Fe2+ + MnO-4 --> Fe3+ + Mn2+
Fe2+ = +2
Mn = +7
O-4 = 4(-2) = -8
Fe3+ = 3+
Mn2+ = 2+
ok so next I gave 8H to MnO-4 and 4 H20 to Mn2+
Next I starting adding my electrons. 1e- to Fe3+. I understand that.
This is where Im lost according to my book I give 5e- to the reactant side.

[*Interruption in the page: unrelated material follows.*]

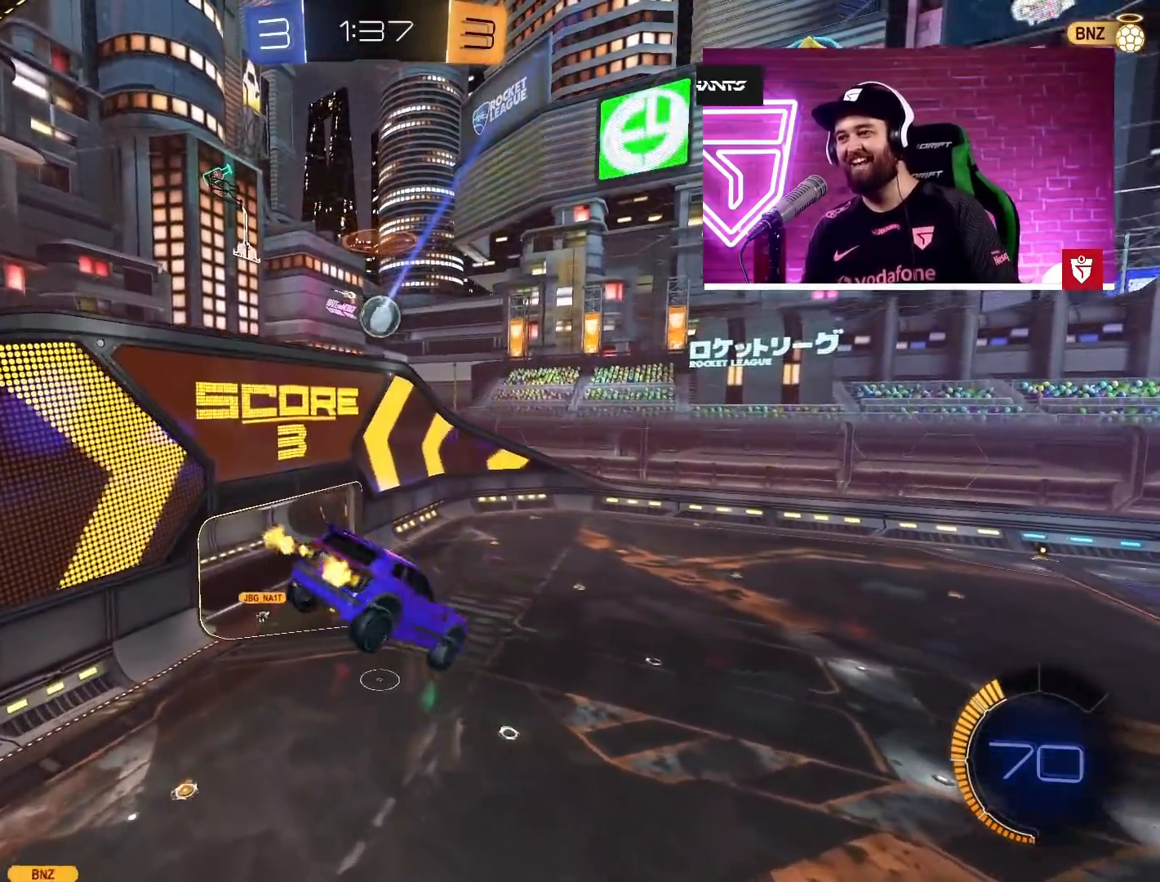
{"buttons": ["L1", "R2"], "left_stick": "left", "right_stick": "center", "events": []}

Can you explain why it gets 5e-
The simple answer is that Mn changed frm +7 to +2 so it must have gained 5e.
MnO4^- + 8H^+ + 5e ==> Mn^2+ + 4H2O
In the given chemical equation, the redox reaction involves the transfer of electrons between Fe2+ and MnO-4. To balance the charges, you need to make sure that the total charge on both sides of the equation is equal.
Fe2+ has a charge of +2, and it is being oxidized to Fe3+ with a charge of +3. Therefore, to balance the charge, 1 electron (e-) is added to the product side:
Fe2+ -> Fe3+ + 1e-
Now, let's consider the MnO-4 ion. It has a charge of -1, while the Mn2+ ion has a charge of +2. To balance the charge, you need to add 3 electrons (3e-) to the reactant side:
MnO-4 + 3e- -> Mn2+
By adding 3 electrons to the reactant side, you achieve charge balance. However, to ensure that the number of electrons lost in the oxidation half-reaction is equal to the number gained in the reduction half-reaction, you need to multiply the whole equation by a suitable factor.
In this case, the factor is chosen so that the total number of electrons on both sides is the same. Since 3 electrons were added to the reactant side, you need to multiply the whole equation by 5 to have the same number of electrons on both sides:
5Fe2+ + MnO-4 + 8H+ -> 5Fe3+ + Mn2+ + 4H2O
By multiplying the equation by 5, the total number of electrons transferred on both sides is balanced, which is crucial for maintaining the overall charge neutrality of the reaction.